## Work instructions
Reproduce word for word the part of the electric minivan article that begins at the words "EV Minivans! VW" and stops after "proportions gained favor.".

## Selected passage
──────────

EV Minivans! VW ID.Buzz, Lucid Gravity expand electrics into family van territory


One’s a retro icon, electrified, the other’s a fast, sleek luxury seven-seater—but they both qualify as minivans if you squint.

Remember minivans? The hugely practical family vehicles with three rows of seats, superb cabin access, sliding side doors, and features like hidden floor compartments and vanishing third rows? They hit their height of popularity in North America around 2000, then lost favor as supposedly safer SUVs with more rugged proportions gained favor. 

Now, two new electric minivans—the retro Volkswagen ID.Buzz and the luxury Lucid Gravity—have joined the four gasoline entries that make up a shrunken, if steady, segment. Those are the Chrysler Pacifica, Honda Odyssey, Kia Carnival and Toyota Siena. For 2025, the Toyota is offered only as a hybrid, while the Kia and Chrysler have optional hybrid versions, though the Pacifica “Hybrid” is actually a plug-in hybrid with 30-plus miles of electric range.

──────────

## Material supplied

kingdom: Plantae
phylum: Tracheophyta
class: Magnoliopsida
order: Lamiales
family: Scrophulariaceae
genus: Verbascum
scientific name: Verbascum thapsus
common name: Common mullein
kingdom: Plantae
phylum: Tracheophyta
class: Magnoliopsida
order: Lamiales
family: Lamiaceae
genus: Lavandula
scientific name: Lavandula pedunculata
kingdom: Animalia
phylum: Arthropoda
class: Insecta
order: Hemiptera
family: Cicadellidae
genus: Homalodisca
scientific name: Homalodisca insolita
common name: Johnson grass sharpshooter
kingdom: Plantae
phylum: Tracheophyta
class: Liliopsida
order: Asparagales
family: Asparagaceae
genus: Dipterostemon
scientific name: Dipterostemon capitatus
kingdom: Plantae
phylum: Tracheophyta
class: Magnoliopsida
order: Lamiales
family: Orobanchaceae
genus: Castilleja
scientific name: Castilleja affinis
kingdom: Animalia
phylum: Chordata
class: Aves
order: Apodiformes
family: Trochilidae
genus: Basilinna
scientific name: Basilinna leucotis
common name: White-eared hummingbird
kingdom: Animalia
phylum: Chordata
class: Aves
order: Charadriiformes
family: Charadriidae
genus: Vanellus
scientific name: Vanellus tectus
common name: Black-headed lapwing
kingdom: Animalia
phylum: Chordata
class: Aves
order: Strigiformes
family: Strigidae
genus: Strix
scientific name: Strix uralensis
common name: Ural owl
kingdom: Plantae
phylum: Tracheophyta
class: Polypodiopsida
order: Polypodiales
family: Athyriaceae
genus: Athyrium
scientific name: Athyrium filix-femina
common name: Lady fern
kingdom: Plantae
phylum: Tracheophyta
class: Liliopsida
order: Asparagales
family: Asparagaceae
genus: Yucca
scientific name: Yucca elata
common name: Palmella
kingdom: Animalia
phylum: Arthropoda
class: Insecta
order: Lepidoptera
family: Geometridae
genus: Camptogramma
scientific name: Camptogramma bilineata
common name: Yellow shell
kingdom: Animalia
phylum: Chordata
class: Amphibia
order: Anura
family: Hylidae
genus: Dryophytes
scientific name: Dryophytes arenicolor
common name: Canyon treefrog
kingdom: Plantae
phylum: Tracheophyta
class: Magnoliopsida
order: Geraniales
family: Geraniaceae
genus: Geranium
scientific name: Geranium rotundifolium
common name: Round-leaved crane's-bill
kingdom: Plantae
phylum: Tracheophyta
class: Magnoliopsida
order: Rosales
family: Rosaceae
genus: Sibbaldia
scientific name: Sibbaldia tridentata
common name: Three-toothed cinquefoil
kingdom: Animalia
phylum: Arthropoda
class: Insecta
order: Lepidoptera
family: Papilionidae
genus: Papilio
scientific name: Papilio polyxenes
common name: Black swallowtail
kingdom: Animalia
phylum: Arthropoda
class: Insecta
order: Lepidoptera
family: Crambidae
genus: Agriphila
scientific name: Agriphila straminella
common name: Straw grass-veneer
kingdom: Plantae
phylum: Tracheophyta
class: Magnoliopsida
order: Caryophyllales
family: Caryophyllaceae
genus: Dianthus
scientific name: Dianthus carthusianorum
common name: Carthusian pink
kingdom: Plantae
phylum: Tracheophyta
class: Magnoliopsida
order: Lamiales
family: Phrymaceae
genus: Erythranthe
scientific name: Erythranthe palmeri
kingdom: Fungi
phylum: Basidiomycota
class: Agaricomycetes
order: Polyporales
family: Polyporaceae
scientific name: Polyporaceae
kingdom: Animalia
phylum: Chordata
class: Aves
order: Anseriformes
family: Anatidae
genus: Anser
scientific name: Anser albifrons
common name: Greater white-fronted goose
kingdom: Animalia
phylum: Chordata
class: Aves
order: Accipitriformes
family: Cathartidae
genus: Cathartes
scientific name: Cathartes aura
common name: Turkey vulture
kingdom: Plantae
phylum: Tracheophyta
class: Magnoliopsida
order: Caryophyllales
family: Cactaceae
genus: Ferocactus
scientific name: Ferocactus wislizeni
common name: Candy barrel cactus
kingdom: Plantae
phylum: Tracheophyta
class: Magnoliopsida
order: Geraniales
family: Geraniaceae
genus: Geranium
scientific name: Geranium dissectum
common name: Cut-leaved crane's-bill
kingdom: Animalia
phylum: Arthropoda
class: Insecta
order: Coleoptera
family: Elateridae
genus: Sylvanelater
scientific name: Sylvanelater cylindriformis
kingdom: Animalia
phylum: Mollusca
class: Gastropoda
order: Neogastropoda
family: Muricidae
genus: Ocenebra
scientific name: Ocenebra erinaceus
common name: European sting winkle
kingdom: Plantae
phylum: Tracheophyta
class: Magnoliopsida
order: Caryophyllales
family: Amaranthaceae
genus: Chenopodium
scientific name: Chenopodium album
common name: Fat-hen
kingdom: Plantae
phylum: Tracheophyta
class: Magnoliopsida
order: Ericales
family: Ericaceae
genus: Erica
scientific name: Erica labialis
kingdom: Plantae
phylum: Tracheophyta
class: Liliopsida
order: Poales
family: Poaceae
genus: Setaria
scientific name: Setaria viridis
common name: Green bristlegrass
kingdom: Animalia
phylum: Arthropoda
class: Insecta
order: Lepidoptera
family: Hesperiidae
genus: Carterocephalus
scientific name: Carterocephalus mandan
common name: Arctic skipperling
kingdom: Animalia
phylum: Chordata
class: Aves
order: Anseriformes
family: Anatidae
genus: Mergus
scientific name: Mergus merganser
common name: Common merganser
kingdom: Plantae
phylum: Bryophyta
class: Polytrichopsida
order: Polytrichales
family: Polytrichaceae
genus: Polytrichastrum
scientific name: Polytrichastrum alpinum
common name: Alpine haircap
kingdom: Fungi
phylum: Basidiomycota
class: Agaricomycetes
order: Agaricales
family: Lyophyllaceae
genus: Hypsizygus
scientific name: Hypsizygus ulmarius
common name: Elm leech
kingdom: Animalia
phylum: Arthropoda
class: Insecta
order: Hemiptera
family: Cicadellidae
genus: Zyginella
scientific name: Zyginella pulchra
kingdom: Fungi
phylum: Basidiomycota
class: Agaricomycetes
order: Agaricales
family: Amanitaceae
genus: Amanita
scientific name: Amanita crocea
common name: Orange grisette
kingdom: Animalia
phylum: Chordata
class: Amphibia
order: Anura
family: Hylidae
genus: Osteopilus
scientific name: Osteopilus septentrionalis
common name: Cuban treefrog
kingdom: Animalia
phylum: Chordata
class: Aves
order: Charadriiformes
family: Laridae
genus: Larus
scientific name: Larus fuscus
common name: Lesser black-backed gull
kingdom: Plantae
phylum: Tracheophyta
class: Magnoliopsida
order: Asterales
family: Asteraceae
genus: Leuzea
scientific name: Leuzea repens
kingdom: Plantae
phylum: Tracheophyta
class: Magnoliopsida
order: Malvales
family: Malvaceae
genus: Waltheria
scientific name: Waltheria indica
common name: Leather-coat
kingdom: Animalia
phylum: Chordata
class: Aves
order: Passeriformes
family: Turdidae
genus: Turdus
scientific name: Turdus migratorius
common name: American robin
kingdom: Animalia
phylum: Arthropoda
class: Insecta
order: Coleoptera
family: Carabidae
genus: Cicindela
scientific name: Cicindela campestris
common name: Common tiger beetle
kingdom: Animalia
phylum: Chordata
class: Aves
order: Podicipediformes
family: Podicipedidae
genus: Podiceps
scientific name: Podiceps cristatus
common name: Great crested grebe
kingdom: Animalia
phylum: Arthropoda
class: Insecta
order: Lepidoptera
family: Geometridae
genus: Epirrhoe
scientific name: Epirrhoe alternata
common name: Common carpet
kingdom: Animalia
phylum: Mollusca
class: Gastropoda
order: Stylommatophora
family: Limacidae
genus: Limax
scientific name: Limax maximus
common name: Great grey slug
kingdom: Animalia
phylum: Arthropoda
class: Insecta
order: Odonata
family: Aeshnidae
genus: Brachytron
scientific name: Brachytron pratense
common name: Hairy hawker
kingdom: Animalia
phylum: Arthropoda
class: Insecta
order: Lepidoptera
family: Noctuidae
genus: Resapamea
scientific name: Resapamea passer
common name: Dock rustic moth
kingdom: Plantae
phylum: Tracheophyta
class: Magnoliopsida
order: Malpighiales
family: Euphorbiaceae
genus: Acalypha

──────────

## Solution to this exercise
EV Minivans! VW ID.Buzz, Lucid Gravity expand electrics into family van territory


One’s a retro icon, electrified, the other’s a fast, sleek luxury seven-seater—but they both qualify as minivans if you squint.

Remember minivans? The hugely practical family vehicles with three rows of seats, superb cabin access, sliding side doors, and features like hidden floor compartments and vanishing third rows? They hit their height of popularity in North America around 2000, then lost favor as supposedly safer SUVs with more rugged proportions gained favor.